We collected all the stones for the fieldstone fireplace from the cabin property. It has an old railroad bed running through it that's built up with thousands of fieldstones.
The first step in creating this "monster" fireplace was to cut away the logs for the firebox and chimney. Then our subcontractors went to work on building up the concrete block interior for the fireplace and the fieldstone exterior.
Because of the cold weather, the crew put up a plastic tent around the chimney to keep the materials from freezing and to help the mortar dry.
As with all of the other construction, the stone workers had to consider the problem of log settling. They had to keep the logs away from the mortar and rock, which dries solid. So they built a two and a half inch space between the logs and the chimney and filled it with insulation. This means the logs can slide down the insulation as they settle without putting any stress on the mortar and rock.
Another way they accounted for settling was by nailing plywood to the logs through slotted nail holes and then attaching the masonry to the plywood with brick ties. The slots will let the logs and nails slide down freely as they settle, and the masonry will stand firm. Chinking material finished the edges.
First Floor Framing
We planned the cabin interior so we'd end up with mainly log walls visible in our largest rooms. However, we did need some partition walls to separate the kitchen, entryway and bathroom.
The first step to framing interior walls in our cabin was to notch out cavities wherever a stud wall would run into a log wall.
We used a chain saw to cut "saw kerfs" into the logs. Then we knocked out the waste with a hammer, and chiseled the cavity smooth.
We made the notches wide enough for a 2x4 stud wall with paneling on both sides. We cut vertical slots in the 2x4's and attached them to the logs with washered nails. This way as the logs settle, the nails can slide down and not disturb the walls.

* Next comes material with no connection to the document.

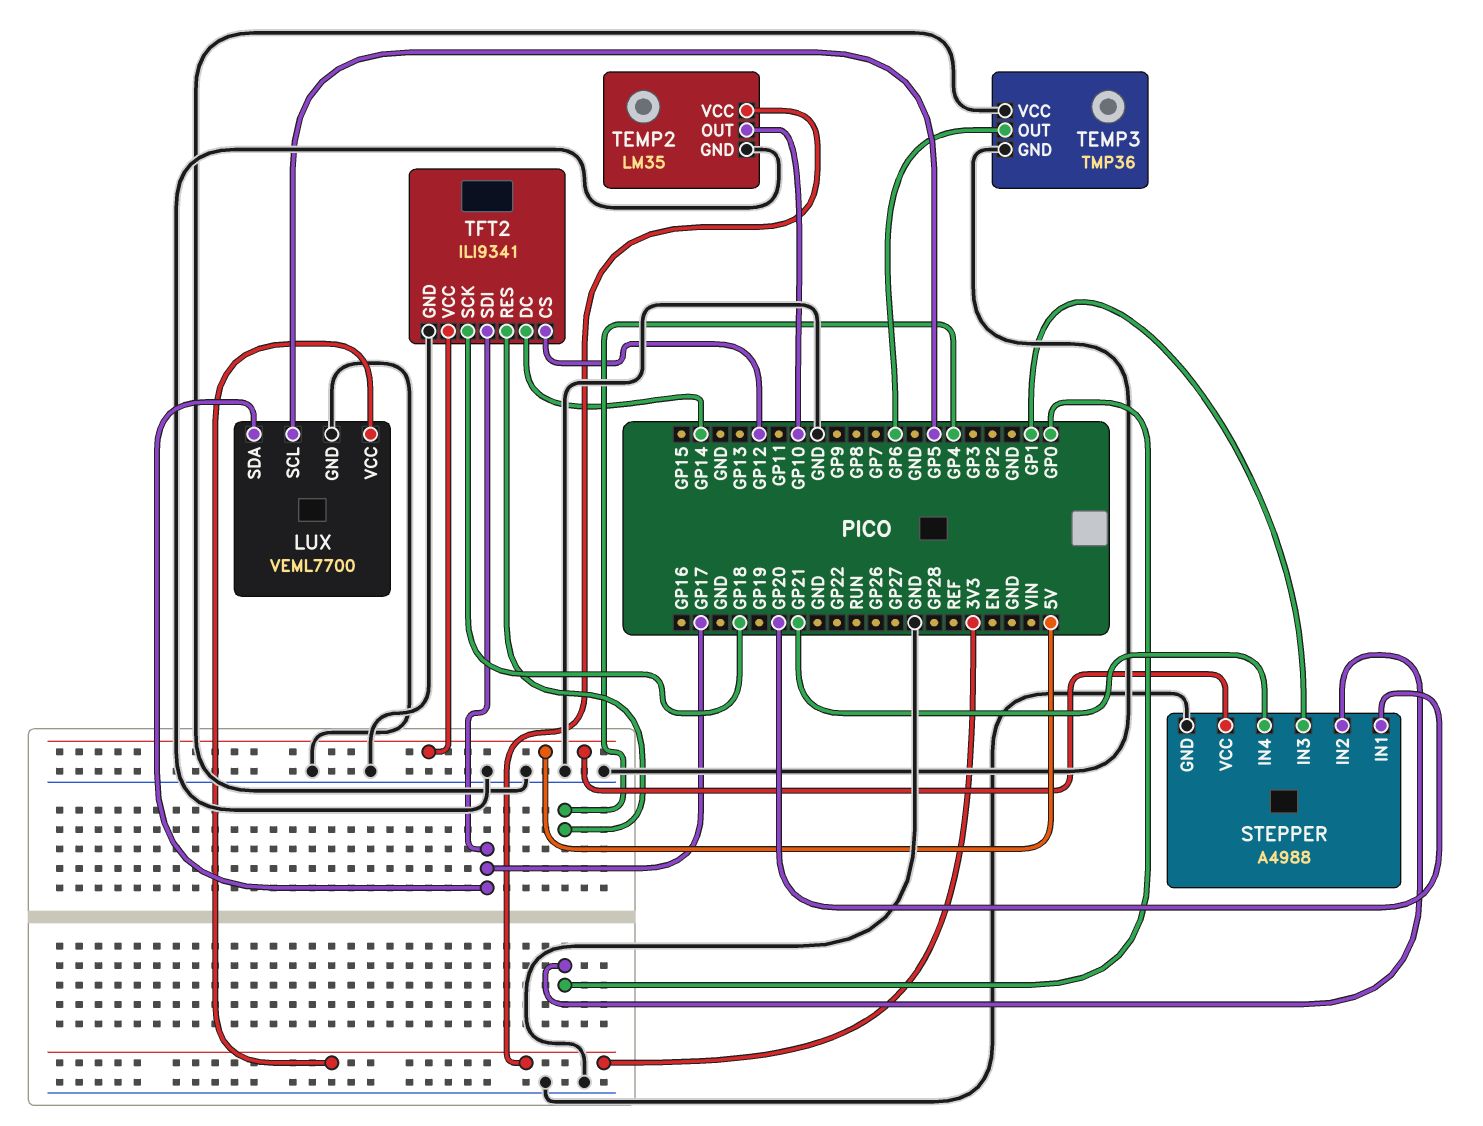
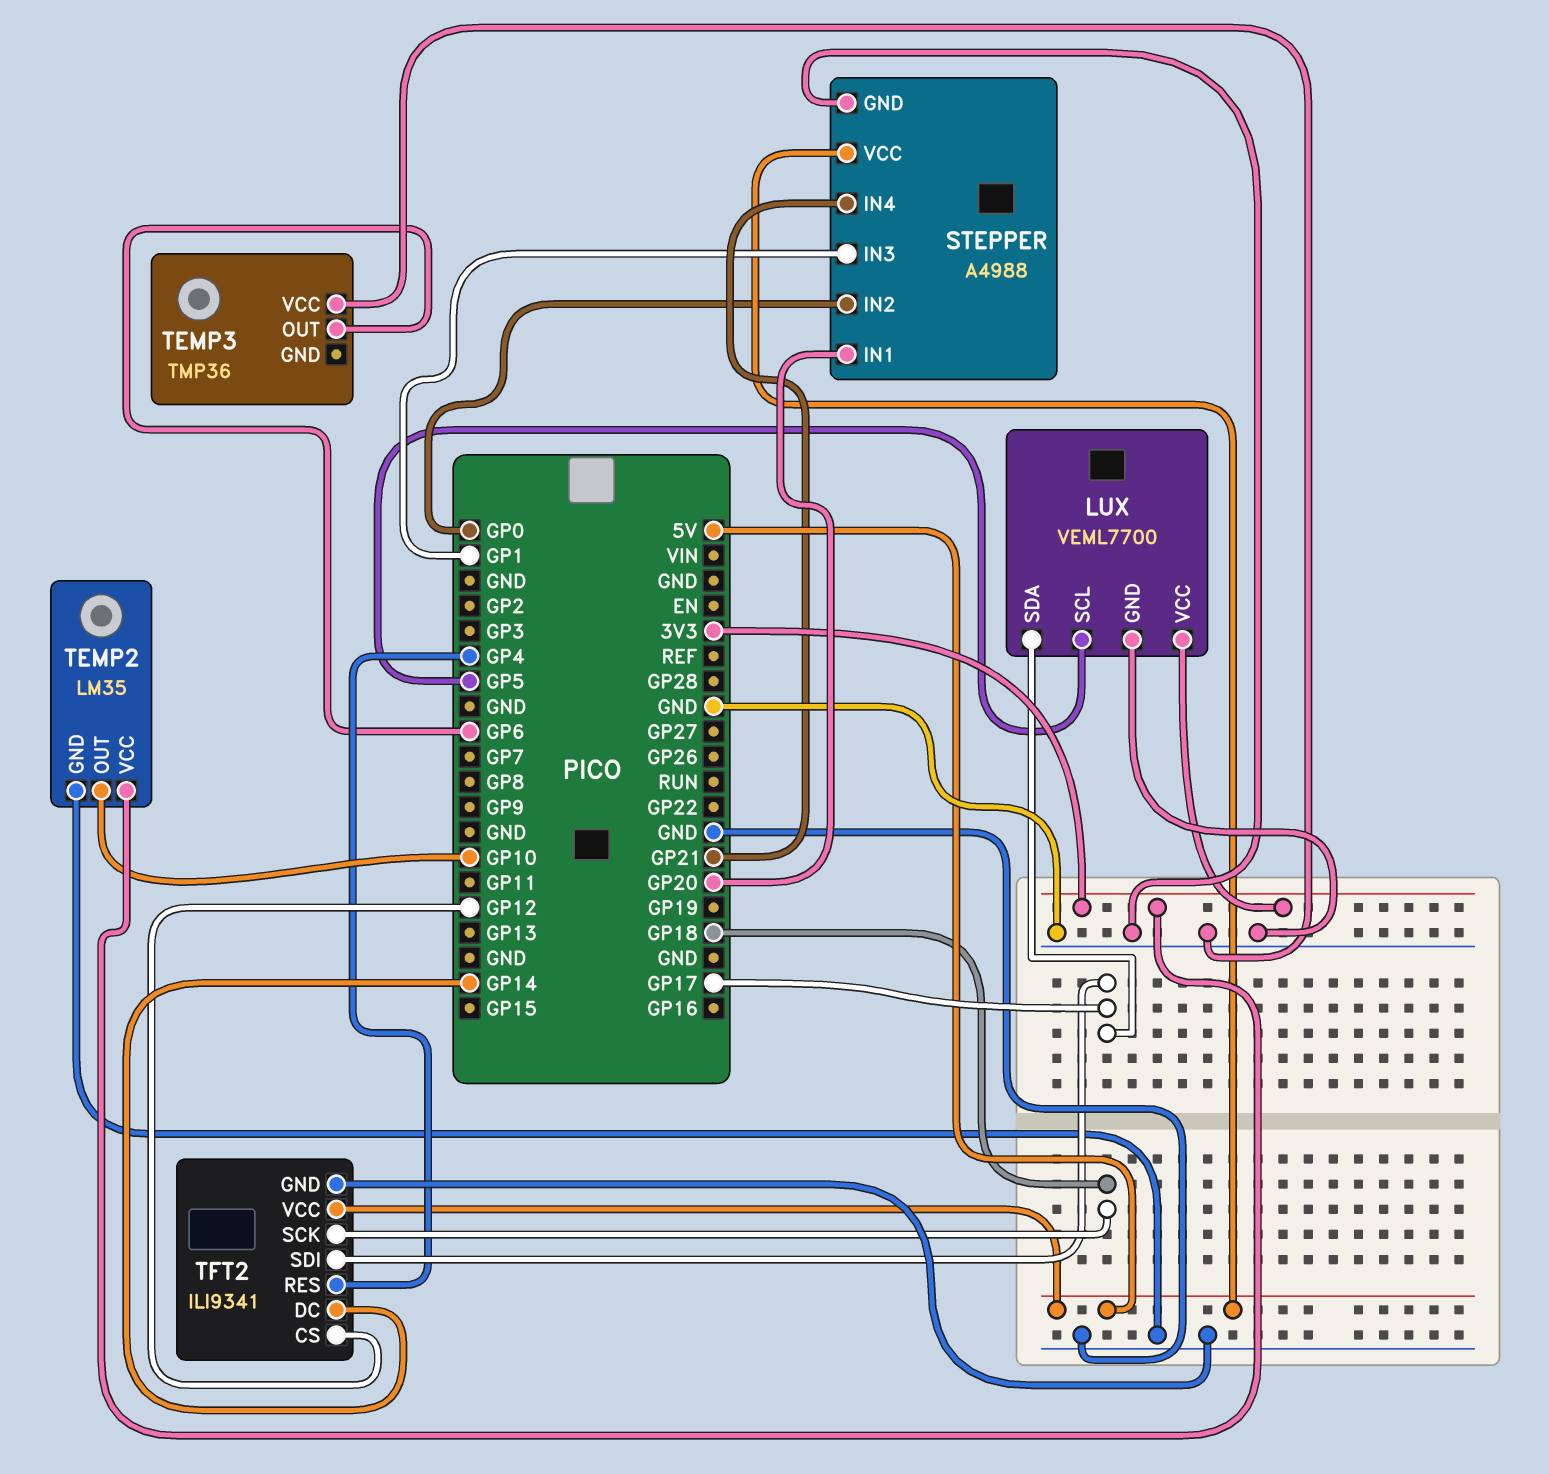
TEMP3 pin GND: GND -> none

We positioned our walls directly under the log joists, so we needed to build slip joints above the walls so the logs won't crush them as they settle.
The first step for these slip joints was to attach nailers under the joists that ran the length of the walls.
Then we erected a stud wall just like in conventional framing, except that we left a space between the nailer and top plate for settling.
Later on we secured trim to the nailer to hide this space. This trim will slide over the wall paneling as the cabin settles.
Hiding Plumbing, Electrical and Heating Runs
Since the logs are solid, most of the plumbing, electrical and heating runs to the second floor had to be made through interior partition walls.
We framed the master bath wall with 2x8 studs to allow enough room for the heating ducts, drain and supply pipes, and wiring to run up from the basement to the second floor. And to account for log settling, our subcontractors made slip joints at the top of the walls for the ducts and pipes.
We did, however, need some electrical outlets and switches on the exterior log walls. Some of the electrical was routed through channels in the logs during assembly. Our electrician also drilled up through the logs from the basement, then notched boxes into the logs.
Another way to bring up wires is to rout a channel into the ends of the logs at a door opening. You do this, obviously, before installing the bucks.